YouTube information
- Channel: Emily D. Baker;
- Years active: 2006–present
- Genre: Vlogs
- Subscribers: 851 thousand
- Views: 227 million

= Emily D. Baker =

American legal YouTuber

Emily D. Baker is an American legal commentator, podcast host, and former deputy district attorney. She is best known for her YouTube channel and podcast, "The Emily Show," where she provides legal analysis and commentary on high-profile cases and pop culture events. She is a former Los Angeles County Deputy District Attorney, from 2005 until 2020.

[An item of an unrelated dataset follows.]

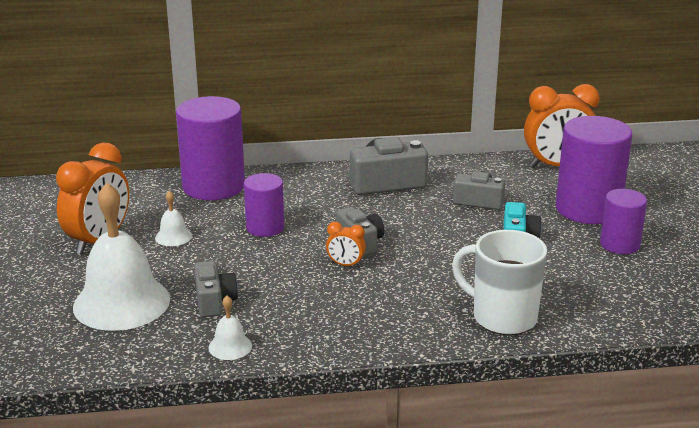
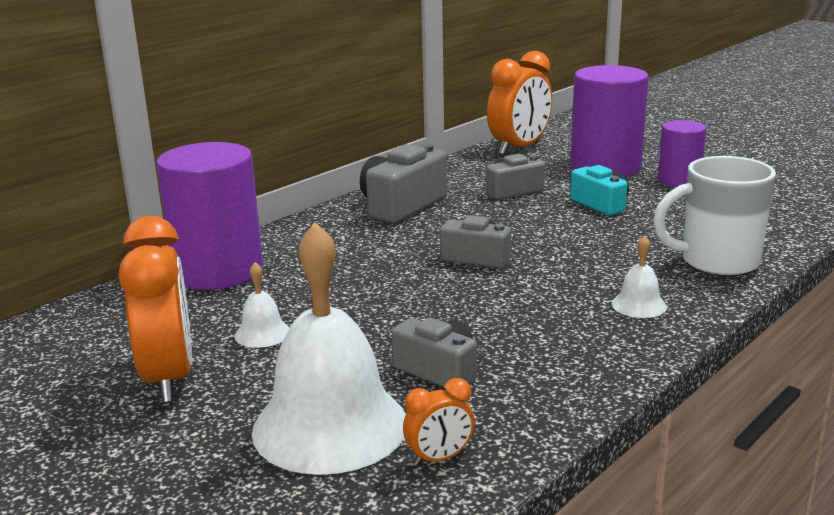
camera: 40 degrees left, 5 degrees down
white bell [209,296,252,360] -> white bell moved to [612,235,667,318]
purple cylinder [244,173,284,237] -> none
orange clock [326,222,366,267] -> orange clock moved to [403,378,475,466]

==Early life and education==
Baker was born on May 7, 1978, and grew up in Manhattan Beach, California. She earned her Juris Doctor degree from Southwestern Law School before beginning a career as a deputy district attorney. After passing the California bar in 2005, she began to practice law in Los Angeles.

==Career==
=== Los Angeles County Deputy District Attorney===
Baker served as a deputy district attorney in Los Angeles County from 2004 until 2020.

=== Legal commentary===
After leaving her position as a deputy district attorney in 2020, Baker became a legal YouTube commentator. She became particularly well known during her coverage of the Johnny Depp v. Amber Heard trial. Her live streams of the trial attracted over 300,000 concurrent viewers.

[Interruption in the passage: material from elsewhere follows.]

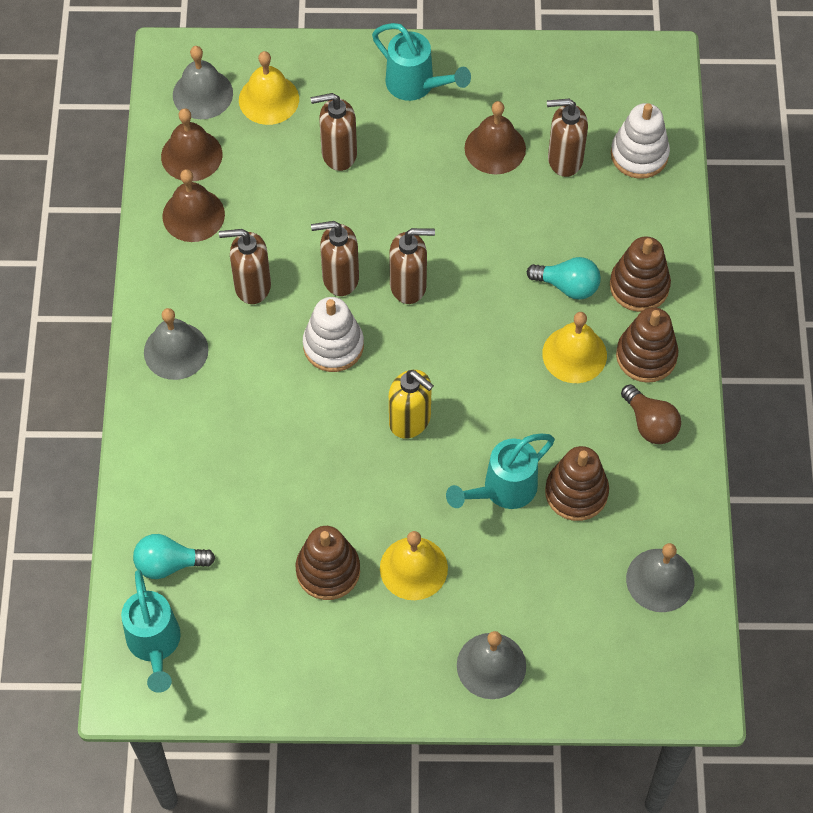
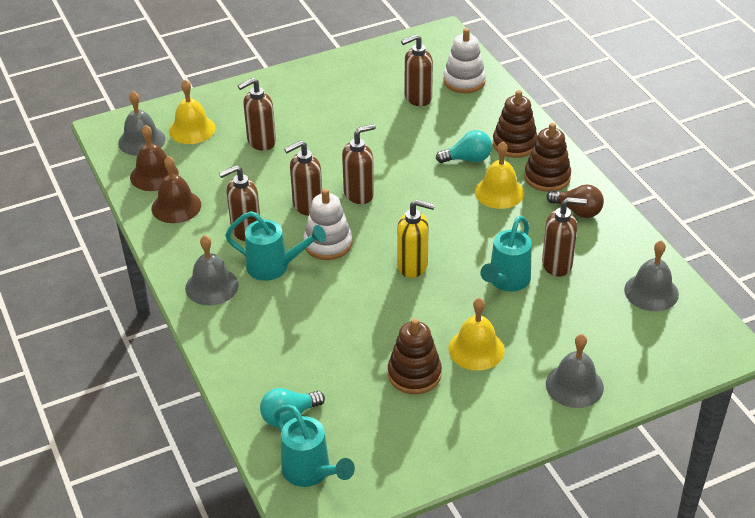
camera: 25 degrees left, 20 degrees down
turquoise watering can [372,23,471,101] -> turquoise watering can moved to [225,211,326,281]
brown bell [464,101,526,174] -> none
brown stacking toy [545,446,609,521] -> brown soap dispenser [542,197,587,277]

Baker has two YouTube channels. One features livestreams, and on the other she hosts her podcast "The Emily Show." On both channels, she provides legal analysis and commentary on high-profile cases and pop culture events. Her YouTube channel is the number one outlet for live trial coverage.

Her app, "Law Nerd," on Google Play, has over 10,000 downloads. Her community, dubbed the same name, stays connected through the app and by commenting on her YouTube livestreams in live chats.

==Personal life==
Baker moved to Nashville, Tennessee with her husband, a dentist, and their 2 sons from Los Angeles, California in 2020.